──────── TASK INPUTS ────────

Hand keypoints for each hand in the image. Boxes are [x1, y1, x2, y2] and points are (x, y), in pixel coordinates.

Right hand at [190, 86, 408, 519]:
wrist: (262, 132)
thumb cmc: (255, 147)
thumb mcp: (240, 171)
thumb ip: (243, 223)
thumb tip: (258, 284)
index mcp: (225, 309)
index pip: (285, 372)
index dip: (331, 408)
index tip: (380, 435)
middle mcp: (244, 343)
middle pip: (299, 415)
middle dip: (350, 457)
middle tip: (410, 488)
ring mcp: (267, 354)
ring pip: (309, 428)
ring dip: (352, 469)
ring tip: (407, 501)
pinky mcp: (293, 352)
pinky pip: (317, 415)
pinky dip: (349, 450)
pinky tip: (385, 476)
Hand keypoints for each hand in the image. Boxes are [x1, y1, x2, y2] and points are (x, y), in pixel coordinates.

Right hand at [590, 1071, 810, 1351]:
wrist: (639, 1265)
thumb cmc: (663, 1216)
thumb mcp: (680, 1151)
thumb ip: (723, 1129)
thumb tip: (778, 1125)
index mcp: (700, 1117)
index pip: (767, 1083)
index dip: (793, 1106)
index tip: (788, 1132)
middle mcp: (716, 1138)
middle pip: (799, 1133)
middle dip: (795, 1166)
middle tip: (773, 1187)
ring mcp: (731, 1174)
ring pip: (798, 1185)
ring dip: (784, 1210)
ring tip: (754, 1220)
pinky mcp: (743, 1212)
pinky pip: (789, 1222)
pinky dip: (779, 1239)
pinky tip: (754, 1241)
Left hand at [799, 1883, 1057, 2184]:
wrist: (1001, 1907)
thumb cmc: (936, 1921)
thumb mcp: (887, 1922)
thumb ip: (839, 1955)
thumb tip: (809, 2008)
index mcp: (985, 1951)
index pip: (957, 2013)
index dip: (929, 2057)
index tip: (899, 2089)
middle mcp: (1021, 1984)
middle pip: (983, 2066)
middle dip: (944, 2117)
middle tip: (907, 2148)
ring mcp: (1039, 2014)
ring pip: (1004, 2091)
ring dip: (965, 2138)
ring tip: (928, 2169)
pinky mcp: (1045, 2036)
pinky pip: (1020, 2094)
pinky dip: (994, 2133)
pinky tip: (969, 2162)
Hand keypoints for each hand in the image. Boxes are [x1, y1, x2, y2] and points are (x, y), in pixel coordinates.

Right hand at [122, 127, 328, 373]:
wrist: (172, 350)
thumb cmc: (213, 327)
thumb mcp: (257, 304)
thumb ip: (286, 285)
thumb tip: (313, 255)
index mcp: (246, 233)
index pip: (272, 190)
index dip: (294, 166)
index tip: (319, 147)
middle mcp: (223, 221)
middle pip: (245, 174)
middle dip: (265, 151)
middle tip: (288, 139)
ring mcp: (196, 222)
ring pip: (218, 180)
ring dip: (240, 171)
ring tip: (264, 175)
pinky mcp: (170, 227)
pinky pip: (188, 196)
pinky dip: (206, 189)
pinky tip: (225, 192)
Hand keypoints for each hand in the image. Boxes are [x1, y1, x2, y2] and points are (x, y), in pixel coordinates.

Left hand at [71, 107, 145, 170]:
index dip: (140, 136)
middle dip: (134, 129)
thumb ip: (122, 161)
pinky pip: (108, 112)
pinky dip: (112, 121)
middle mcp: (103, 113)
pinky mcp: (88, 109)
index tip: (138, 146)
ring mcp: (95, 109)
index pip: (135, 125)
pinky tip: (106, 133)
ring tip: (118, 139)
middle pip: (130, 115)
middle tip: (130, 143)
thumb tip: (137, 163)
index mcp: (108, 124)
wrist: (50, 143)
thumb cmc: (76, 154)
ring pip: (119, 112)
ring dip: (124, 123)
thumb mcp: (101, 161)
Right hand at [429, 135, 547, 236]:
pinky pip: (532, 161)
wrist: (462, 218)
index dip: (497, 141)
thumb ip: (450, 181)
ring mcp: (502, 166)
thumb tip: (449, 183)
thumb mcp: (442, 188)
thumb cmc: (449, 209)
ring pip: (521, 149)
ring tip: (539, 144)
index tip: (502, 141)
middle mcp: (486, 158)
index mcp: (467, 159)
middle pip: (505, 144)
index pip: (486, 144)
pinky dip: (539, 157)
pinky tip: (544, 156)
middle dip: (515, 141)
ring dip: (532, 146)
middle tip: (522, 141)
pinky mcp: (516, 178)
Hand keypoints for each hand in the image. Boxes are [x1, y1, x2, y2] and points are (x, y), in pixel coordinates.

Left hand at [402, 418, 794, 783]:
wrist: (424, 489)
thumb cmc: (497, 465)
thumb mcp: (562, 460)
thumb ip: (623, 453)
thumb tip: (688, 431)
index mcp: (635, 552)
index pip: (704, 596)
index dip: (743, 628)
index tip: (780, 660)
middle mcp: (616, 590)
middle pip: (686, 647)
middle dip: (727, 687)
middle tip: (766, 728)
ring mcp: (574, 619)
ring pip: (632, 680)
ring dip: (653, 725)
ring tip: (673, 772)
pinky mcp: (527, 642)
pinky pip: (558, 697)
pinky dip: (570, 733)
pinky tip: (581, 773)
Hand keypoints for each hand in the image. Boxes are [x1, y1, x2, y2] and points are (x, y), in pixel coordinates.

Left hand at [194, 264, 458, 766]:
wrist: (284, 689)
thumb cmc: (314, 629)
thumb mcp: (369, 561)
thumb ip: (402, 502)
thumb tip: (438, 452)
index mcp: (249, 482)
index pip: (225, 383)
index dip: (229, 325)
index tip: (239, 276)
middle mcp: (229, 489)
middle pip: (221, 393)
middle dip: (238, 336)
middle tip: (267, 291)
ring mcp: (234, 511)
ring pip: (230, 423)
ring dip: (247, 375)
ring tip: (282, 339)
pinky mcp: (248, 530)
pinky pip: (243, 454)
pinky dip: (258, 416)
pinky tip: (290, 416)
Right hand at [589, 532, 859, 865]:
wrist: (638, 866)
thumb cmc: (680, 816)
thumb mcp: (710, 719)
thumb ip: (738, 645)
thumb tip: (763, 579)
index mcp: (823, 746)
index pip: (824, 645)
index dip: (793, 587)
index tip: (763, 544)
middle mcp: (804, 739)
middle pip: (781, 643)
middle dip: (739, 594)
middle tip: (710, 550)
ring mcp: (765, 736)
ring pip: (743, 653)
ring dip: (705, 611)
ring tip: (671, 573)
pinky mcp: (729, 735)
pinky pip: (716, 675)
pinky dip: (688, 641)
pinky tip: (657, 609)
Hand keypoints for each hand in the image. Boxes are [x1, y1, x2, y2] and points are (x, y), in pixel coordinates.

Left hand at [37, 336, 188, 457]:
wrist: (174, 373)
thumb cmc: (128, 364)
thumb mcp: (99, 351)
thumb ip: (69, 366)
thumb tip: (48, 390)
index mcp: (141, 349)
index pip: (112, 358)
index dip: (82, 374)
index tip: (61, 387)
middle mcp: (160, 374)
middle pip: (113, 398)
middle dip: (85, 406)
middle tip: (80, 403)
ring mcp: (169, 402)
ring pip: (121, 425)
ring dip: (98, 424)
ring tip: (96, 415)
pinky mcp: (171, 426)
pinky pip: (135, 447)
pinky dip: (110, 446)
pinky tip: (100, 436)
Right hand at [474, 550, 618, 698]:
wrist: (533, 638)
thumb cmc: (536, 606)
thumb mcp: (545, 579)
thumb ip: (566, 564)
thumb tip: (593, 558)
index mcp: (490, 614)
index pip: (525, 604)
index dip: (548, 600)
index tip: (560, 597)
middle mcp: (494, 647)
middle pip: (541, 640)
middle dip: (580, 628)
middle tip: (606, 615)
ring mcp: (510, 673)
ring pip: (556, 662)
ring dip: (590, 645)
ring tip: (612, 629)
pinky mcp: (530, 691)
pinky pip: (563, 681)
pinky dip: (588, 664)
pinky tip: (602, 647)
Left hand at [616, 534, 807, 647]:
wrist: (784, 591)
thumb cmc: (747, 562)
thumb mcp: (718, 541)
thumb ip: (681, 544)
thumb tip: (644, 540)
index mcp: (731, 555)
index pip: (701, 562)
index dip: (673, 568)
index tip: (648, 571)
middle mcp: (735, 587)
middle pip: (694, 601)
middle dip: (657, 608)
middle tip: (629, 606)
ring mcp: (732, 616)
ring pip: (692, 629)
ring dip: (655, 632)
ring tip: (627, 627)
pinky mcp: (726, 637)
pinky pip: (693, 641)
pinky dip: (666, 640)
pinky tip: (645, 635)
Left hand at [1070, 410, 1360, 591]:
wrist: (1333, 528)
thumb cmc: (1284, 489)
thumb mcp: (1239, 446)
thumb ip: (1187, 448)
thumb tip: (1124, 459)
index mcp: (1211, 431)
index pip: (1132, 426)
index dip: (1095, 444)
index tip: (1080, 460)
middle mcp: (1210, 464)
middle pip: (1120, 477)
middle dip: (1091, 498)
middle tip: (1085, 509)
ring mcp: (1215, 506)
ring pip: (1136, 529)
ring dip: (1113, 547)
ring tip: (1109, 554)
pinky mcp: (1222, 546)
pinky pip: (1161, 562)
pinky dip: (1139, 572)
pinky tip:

────────

» BRIEF: All that belongs in your answer is the stretch of entries above from the line with "ring tip: (928, 2169)" through the line with "thumb mcp: (257, 304)", printed exactly.

» ANSWER AREA:
ring tip: (928, 2169)
pinky mcp: (1045, 2036)
pinky pip: (1020, 2094)
pinky dip: (994, 2133)
pinky tip: (969, 2162)
Hand keypoints for each hand in the image. Boxes are [x1, y1, x2, y2] and points are (x, y), in pixel coordinates.

Right hand at [122, 127, 328, 373]:
wrist: (172, 350)
thumb cmc: (213, 327)
thumb mcp: (257, 304)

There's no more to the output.